**EXERCISE GOAL:**
Pick up the account of Jay McShann at the Kansas City Blues & Jazz Festival after its final sentence and keep writing.

Pinch me or something: That's really Jay "Hootie" McShann up there on the stage.
We're in Penn Valley Park, Saturday night edition of the Kansas City Blues & Jazz Festival, ankle-deep in mid-July humidity and chiggers on a grassy knoll in the shadow of the decaying World War I memorial. The fading sunlight is twinkling off the old Power and Light building downtown, which changes colors every few seconds, just as it did when I was growing up here. About a mile-and-a-half east, beyond the Crown Center complex and the huge, now out-of-date neon Western Auto sign, is the infamous 18th and Vine area, home to the speakeasies of the Pendergast era in the 1930s and now in the final stages of renovation after decades of neglect and indecision.

(Collected data)
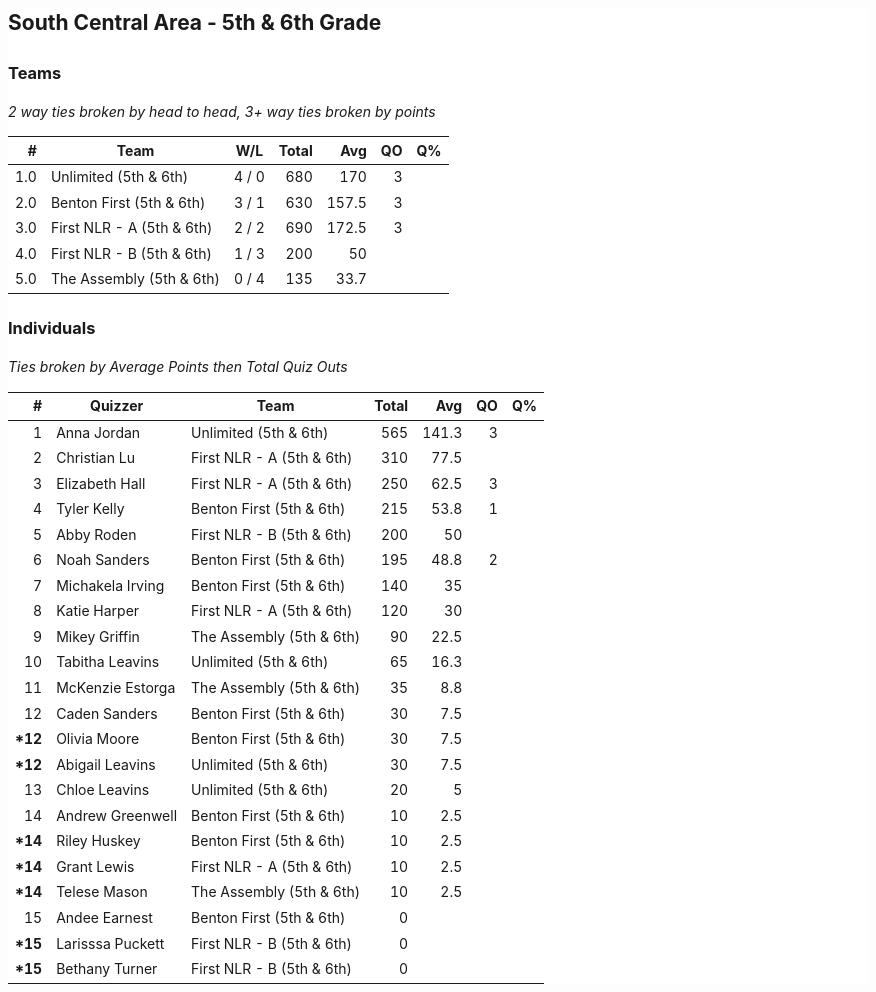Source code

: ## South Central Area - 5th & 6th Grade

### Teams

*2 way ties broken by head to head, 3+ way ties broken by points*

|    # | Team                      | W/L   | Total |   Avg |   QO |   Q% |
| ---: | ------------------------- | ----- | ----: | ----: | ---: | ---: |
|  1.0 | Unlimited (5th & 6th)     | 4 / 0 |   680 |   170 |    3 |      |
|  2.0 | Benton First (5th & 6th)  | 3 / 1 |   630 | 157.5 |    3 |      |
|  3.0 | First NLR - A (5th & 6th) | 2 / 2 |   690 | 172.5 |    3 |      |
|  4.0 | First NLR - B (5th & 6th) | 1 / 3 |   200 |    50 |      |      |
|  5.0 | The Assembly (5th & 6th)  | 0 / 4 |   135 |  33.7 |      |      |

### Individuals

*Ties broken by Average Points then Total Quiz Outs*

|        # | Quizzer          | Team                      | Total |   Avg |   QO |   Q% |
| -------: | ---------------- | ------------------------- | ----: | ----: | ---: | ---: |
|        1 | Anna Jordan      | Unlimited (5th & 6th)     |   565 | 141.3 |    3 |      |
|        2 | Christian Lu     | First NLR - A (5th & 6th) |   310 |  77.5 |      |      |
|        3 | Elizabeth Hall   | First NLR - A (5th & 6th) |   250 |  62.5 |    3 |      |
|        4 | Tyler Kelly      | Benton First (5th & 6th)  |   215 |  53.8 |    1 |      |
|        5 | Abby Roden       | First NLR - B (5th & 6th) |   200 |    50 |      |      |
|        6 | Noah Sanders     | Benton First (5th & 6th)  |   195 |  48.8 |    2 |      |
|        7 | Michakela Irving | Benton First (5th & 6th)  |   140 |    35 |      |      |
|        8 | Katie Harper     | First NLR - A (5th & 6th) |   120 |    30 |      |      |
|        9 | Mikey Griffin    | The Assembly (5th & 6th)  |    90 |  22.5 |      |      |
|       10 | Tabitha Leavins  | Unlimited (5th & 6th)     |    65 |  16.3 |      |      |
|       11 | McKenzie Estorga | The Assembly (5th & 6th)  |    35 |   8.8 |      |      |
|       12 | Caden Sanders    | Benton First (5th & 6th)  |    30 |   7.5 |      |      |
| **\*12** | Olivia Moore     | Benton First (5th & 6th)  |    30 |   7.5 |      |      |
| **\*12** | Abigail Leavins  | Unlimited (5th & 6th)     |    30 |   7.5 |      |      |
|       13 | Chloe Leavins    | Unlimited (5th & 6th)     |    20 |     5 |      |      |
|       14 | Andrew Greenwell | Benton First (5th & 6th)  |    10 |   2.5 |      |      |
| **\*14** | Riley Huskey     | Benton First (5th & 6th)  |    10 |   2.5 |      |      |
| **\*14** | Grant Lewis      | First NLR - A (5th & 6th) |    10 |   2.5 |      |      |
| **\*14** | Telese Mason     | The Assembly (5th & 6th)  |    10 |   2.5 |      |      |
|       15 | Andee Earnest    | Benton First (5th & 6th)  |     0 |       |      |      |
| **\*15** | Larisssa Puckett | First NLR - B (5th & 6th) |     0 |       |      |      |
| **\*15** | Bethany Turner   | First NLR - B (5th & 6th) |     0 |       |      |      |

**TASK ANSWER:**
It's encouraging that the city, which looks mighty old and plenty run-down to this expatriate, has gotten around to officially recognizing its rich musical heritage -- it's been chatted up without any action for at least 30 years. And there's nobody more important to that period than the man up there at the piano.
McShann's been busy lately. Hootie's Jumpin' Blues (Stony Plain 1237), a swinging, bluesy set recorded with the Duke Robillard Band around McShann's appearance at the Edmonton Folk Festival in August of 1996, has just been released. (It's a dream-come-true project for Stony Plain owner Holger Peterson, who put together the sessions and interviewed McShann for a 20-minute segment that closes the disc.)
McShann is a prominent figure -- as singer, bandleader and pianist/sideman -- all over the tracks on Kansas City Blues 1944-48 (Capitol Blues Collection 8-52047 2), a three-disc retrospective that posits McShann at the center of a swinging, bluesy Kansas City scene in the years after Count Basie and Andy Kirk went nationwide. And just as McShann was setting the stage for future small-combo blues on the reissue, with Hootie's Swingin' Blues the man who is perhaps best known for hiring the teenage Charlie Parker almost 60 years ago is making some of the best music of his life.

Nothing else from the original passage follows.